EXTRACT TO READ
Reputation: 105
I'm trying to write a regex for the following situation. I have a file with hundreds of dictionaries as string.
EG:
{'a':1'}
{{'a':1, 'b':2}{'c':3}}
{'a':4, 'b':6}
I read the file and removed the newlines
. Now I'm trying split
them based on a regex
.
{'a':1'}{{'a':1, 'b':2}{'c':3}}{'a':4, 'b':6}
re.split("({.*?})", str)
. This wouldn't work because the whole second dict wouldn't match. How can I write a regex that would match all the lines return a list of dictionaries.
Upvotes: 3
Views: 3263
Reputation: 43199
You could simply do:
(\{[^{}]+\})
# look for an opening {
# and anything that is not { or }
# as well as an ending }
In Python
this would be:
import re
rx = r'(\{[^{}]+\})'
string = "{'a':1'}{{'a':1, 'b':2}{'c':3}}{'a':4, 'b':6}"
matches = re.findall(rx, string)
print matches
# ["{'a':1'}", "{'a':1, 'b':2}", "{'c':3}", "{'a':4, 'b':6}"]
Upvotes: 3
Reputation: 4418
Python regular expressions are not able to handle nested structures by themselves. you would have to do some looping or recursion separately.
However, you commented above that each line is a json response. Why not use json.loads()
on each line.
import json
with open('path_to_file', 'r') as f:
data = [json.loads(line) for line in f]
data
is now a list of dictionaries.
Upvotes: 0

BRIEF A
Which lines of the listing below contain the string "image"? Show each of those lines in full, treating uppercase and lowercase as different.

SUPPLIED RECORDS

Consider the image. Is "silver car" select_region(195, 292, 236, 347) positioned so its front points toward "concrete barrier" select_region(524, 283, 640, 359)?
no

--

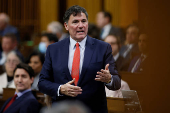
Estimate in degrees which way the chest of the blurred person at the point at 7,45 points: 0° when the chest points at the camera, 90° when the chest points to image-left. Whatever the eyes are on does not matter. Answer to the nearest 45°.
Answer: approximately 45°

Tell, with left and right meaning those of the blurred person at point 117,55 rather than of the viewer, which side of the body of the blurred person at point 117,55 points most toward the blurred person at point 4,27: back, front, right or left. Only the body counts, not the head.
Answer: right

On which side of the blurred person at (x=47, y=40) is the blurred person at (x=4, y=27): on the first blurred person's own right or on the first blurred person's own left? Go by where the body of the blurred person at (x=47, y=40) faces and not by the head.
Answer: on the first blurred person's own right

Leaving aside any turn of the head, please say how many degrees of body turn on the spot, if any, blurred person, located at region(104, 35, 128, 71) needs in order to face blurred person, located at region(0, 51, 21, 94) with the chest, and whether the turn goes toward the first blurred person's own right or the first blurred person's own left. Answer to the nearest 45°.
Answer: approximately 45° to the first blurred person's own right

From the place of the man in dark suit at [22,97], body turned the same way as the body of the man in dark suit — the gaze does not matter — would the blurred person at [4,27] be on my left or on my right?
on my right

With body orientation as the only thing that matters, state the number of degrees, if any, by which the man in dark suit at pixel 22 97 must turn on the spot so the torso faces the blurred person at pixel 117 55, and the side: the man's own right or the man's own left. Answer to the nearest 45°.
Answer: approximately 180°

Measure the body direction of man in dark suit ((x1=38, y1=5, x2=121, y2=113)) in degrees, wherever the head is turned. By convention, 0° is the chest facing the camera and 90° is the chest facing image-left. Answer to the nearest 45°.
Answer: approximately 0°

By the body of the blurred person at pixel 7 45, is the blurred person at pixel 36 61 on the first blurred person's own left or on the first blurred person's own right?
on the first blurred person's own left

BRIEF B
What reputation figures appear in the regex thread? List them all.

ANSWER AREA A
Consider the image. Is "silver car" select_region(195, 292, 236, 347) positioned so its front points toward "concrete barrier" select_region(524, 283, 640, 359)?
Estimate in degrees which way the chest of the blurred person at the point at 7,45 points: 0° when the chest points at the camera, 90° when the chest points to image-left. Whatever the eyes are on does not matter. Answer to the nearest 45°.
Measure the body direction of man in dark suit ((x1=38, y1=5, x2=121, y2=113)) in degrees, wherever the head is turned. By convention, 0° is the chest facing the camera and 90° is the chest facing image-left. Answer to the nearest 45°.

ANSWER AREA B
105, 43199, 4418